Il progetto in cifre: 22 fermate, 61 posti, corsia “intelligente”

Il BRT collegherà il centro storico con il lungomare del porto e i parcheggi strategici, percorrendo circa 5,4 chilometri con 22 fermate e autobus da 61 posti, dotati di pedane per disabili e portabiciclette. La frequenza dei mezzi sarà di un bus ogni 15-20 minuti, con rinforzi ogni 7-10 minuti, e una corsia dedicata dotata di telepass impedirà l’accesso ai veicoli non autorizzati. L’obiettivo dichiarato: snellire il traffico, incentivare l’uso del trasporto pubblico e aumentare la sicurezza stradale. Il progetto, finanziato con 2,75 milioni di euro dal PNRR, dovrebbe entrare in funzione dalla prossima estate. Per permettere i lavori, viale Regina Elena tra viale Duca d’Aosta e via Ruggero di Lauria è già soggetto dallo scorso lunedì a divieto di sosta fino al 31 maggio 2026.
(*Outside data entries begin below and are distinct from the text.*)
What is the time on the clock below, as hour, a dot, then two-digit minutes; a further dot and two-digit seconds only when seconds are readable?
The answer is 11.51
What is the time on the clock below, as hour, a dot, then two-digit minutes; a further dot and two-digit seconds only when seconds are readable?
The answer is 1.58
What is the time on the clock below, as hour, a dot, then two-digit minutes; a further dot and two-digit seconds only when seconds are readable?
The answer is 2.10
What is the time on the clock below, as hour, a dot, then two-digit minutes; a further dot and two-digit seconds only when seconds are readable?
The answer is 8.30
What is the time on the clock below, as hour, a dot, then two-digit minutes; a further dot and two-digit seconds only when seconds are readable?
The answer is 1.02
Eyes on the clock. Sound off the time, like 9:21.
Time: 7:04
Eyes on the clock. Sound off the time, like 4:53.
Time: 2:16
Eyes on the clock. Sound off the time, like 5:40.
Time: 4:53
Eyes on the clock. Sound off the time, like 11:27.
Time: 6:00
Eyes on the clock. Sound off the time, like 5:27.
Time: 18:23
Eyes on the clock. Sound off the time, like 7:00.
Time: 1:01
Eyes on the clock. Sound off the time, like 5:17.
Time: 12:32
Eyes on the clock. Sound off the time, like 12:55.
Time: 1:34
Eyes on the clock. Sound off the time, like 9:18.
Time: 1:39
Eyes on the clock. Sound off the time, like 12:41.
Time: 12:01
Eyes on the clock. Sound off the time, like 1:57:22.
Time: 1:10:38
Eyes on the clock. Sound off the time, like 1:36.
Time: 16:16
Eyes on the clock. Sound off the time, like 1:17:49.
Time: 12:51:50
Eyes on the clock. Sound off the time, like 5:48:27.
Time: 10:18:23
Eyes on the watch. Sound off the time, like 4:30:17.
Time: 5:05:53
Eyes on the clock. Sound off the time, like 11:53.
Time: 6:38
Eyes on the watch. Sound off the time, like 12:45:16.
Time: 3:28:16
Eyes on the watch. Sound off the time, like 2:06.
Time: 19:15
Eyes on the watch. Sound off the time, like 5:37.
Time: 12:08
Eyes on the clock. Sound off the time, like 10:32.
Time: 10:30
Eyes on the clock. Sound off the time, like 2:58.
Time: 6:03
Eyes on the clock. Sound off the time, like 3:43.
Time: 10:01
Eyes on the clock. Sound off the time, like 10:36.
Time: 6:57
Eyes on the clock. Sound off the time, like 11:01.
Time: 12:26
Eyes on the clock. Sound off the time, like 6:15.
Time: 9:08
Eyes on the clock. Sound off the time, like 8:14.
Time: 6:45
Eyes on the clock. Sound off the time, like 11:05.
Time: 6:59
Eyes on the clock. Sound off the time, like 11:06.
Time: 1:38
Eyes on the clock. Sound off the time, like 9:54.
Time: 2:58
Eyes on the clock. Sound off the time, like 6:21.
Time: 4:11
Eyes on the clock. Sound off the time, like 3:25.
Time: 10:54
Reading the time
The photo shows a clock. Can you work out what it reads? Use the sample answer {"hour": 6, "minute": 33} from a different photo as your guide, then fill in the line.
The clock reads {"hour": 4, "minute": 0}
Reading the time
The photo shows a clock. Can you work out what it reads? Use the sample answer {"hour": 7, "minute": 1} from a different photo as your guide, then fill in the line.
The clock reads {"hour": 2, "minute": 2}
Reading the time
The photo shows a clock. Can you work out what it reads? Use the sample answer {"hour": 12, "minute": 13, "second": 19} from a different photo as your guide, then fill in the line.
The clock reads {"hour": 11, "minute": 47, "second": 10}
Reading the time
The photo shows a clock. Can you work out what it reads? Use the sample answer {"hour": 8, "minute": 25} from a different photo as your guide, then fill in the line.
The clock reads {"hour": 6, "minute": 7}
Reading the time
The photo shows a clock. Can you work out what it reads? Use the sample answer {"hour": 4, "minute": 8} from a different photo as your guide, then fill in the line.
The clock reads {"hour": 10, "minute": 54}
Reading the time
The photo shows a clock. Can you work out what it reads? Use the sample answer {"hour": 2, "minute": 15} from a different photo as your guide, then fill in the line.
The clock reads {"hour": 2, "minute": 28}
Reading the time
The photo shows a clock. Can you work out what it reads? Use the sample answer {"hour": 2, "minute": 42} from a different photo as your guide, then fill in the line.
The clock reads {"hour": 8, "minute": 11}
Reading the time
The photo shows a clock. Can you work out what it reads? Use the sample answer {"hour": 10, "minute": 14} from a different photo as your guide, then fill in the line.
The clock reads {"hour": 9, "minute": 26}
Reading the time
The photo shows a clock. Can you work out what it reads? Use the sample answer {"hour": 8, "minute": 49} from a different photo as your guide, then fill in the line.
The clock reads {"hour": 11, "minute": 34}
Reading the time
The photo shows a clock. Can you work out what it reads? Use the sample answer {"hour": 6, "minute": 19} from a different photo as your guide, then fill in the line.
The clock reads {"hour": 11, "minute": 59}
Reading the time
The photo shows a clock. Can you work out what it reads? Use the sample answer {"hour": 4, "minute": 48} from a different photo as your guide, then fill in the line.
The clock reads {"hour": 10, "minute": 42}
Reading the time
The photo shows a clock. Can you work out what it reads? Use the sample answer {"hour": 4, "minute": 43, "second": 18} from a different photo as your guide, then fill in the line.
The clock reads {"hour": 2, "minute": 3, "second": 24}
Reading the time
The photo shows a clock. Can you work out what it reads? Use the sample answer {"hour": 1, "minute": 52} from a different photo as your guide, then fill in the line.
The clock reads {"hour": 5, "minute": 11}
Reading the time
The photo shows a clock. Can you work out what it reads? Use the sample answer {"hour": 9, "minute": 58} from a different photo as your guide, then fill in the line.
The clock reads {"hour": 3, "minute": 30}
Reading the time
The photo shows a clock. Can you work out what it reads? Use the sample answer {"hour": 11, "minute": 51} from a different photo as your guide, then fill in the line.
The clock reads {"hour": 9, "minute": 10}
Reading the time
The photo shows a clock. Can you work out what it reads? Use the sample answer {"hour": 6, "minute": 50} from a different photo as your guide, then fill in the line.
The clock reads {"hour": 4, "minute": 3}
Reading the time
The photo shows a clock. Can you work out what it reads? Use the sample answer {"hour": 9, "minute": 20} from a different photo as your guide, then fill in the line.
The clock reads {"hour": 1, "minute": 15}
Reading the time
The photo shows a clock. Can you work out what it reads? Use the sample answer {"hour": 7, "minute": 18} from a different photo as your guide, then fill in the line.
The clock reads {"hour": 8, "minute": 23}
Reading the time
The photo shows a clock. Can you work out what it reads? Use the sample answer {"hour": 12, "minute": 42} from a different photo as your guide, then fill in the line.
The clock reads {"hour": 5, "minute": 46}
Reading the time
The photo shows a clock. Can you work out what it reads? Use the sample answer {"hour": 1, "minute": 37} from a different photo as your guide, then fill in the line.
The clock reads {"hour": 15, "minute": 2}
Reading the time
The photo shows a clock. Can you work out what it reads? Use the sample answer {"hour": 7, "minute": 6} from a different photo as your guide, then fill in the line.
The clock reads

Tra entusiasmo e polemiche

Se l’Amministrazione parla di “mobilità intelligente e sostenibile”, l’opposizione denuncia arroganza e mancanza di trasparenza. I consiglieri Guaiana, Daidone, Fileccia, Gianformaggio, Lamia, Mangano, Miceli, Spada, Tumbarello e Vassallo sottolineano che le decisioni sono state comunicate solo a cose fatte e che non sono stati resi noti studi sul traffico, simulazioni o valutazioni sugli impatti economici. Temono conseguenze negative per residenti, commercianti e lavoratori del centro storico. Fratelli d’Italia, attraverso il vicepresidente Michele Ritondo, evidenzia gravi criticità di sicurezza: i cantieri non sarebbero adeguatamente segnalati né illuminati, mettendo a rischio automobilisti, pedoni e ciclisti. Ritondo critica l’assenza di una pianificazione strategica e l’improvvisazione nella gestione del cantiere. Sulla stessa linea il Partito Socialista Italiano Trapani-Erice: Salvatore Pietro Bevilacqua e Dino Manzo parlano di un progetto che rischia di “paralizzare il porto e il centro” e che rappresenterebbe un attacco all’economia locale, al turismo e alla qualità della vita. Chiedono un immediato blocco dei lavori e un tavolo di crisi con le associazioni di categoria. L’onorevole Cristina Ciminnisi e i 5 Stelle sono chiari: “In un momento in cui la viabilità a Trapani è già fortemente segnata dai cantieri della strada ZES, significa aggravare una situazione già critica e scaricare disagi su residenti e operatori economici. A preoccupare è anche la totale mancanza di trasparenza sul PUMS. Non è chiaro se il piano pubblicato sul sito del Comune sia quello definitivamente approvato, né soprattutto se il BRT sia stato previsto e valutato in quel documento. Non si possono assumere decisioni così rilevanti senza un quadro pianificatorio chiaro, aggiornato e accessibile”. Anche il Comitato dei Residenti del Centro Storico solleva dubbi: pur non opponendosi al progetto, denuncia la mancanza di consultazioni preventive e la riduzione degli stalli gialli per i residenti. Chiede dati aggiornati e verificabili sui posti auto e maggiore trasparenza sull’impatto reale dei lavori sulla quotidianità delle famiglie. “Trapani non può essere governata senza ascoltare chi la vive e lavora ogni giorno, afferma Alberto Catania, presidente del Comitato.

Una città divisa

Il BRT è un progetto ambizioso, tecnologico e sostenibile, ma l’assenza di un dialogo preventivo e i disagi già visibili nei cantieri hanno acceso le proteste di cittadini, commercianti e associazioni. Sabato 28 febbraio, il Consiglio comunale straordinario sarà l’occasione per capire se il BRT diventerà un simbolo di progresso o un esperimento calato dall’alto, destinato a paralizzare la città anziché migliorarla.